Saved data entries
....................

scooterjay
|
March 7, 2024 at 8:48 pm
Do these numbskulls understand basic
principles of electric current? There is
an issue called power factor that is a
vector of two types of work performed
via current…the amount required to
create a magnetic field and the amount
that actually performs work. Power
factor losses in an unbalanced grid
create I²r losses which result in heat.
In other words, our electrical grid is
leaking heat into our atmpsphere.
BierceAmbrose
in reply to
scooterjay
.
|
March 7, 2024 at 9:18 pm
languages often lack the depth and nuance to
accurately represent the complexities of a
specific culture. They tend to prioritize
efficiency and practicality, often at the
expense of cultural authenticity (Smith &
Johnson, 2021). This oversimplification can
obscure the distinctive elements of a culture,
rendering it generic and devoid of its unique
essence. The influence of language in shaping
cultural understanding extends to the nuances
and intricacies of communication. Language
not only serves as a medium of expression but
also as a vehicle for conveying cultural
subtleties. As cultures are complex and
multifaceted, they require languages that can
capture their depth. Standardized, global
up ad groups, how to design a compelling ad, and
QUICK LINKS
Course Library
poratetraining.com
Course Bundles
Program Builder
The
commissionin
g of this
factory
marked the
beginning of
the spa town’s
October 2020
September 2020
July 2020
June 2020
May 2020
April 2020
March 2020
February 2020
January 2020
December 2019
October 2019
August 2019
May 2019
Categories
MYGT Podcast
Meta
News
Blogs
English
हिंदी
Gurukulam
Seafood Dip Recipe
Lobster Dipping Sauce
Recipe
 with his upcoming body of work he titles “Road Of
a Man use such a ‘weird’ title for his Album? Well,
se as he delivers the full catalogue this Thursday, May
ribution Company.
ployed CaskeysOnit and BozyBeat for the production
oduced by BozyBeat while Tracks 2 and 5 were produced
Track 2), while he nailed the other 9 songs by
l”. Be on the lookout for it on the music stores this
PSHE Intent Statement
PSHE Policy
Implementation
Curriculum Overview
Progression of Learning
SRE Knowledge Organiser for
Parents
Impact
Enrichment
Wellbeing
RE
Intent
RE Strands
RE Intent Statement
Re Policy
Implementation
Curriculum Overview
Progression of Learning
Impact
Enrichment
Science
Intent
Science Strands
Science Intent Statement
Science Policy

....................

AIM OF THE EXERCISE: Copy out the records word for word, starting at the beginning of the records and ending with the line that contains "that actually performs work. Power", including that line.

WRITTEN ANSWER:
scooterjay
|
March 7, 2024 at 8:48 pm
Do these numbskulls understand basic
principles of electric current? There is
an issue called power factor that is a
vector of two types of work performed
via current…the amount required to
create a magnetic field and the amount
that actually performs work. Power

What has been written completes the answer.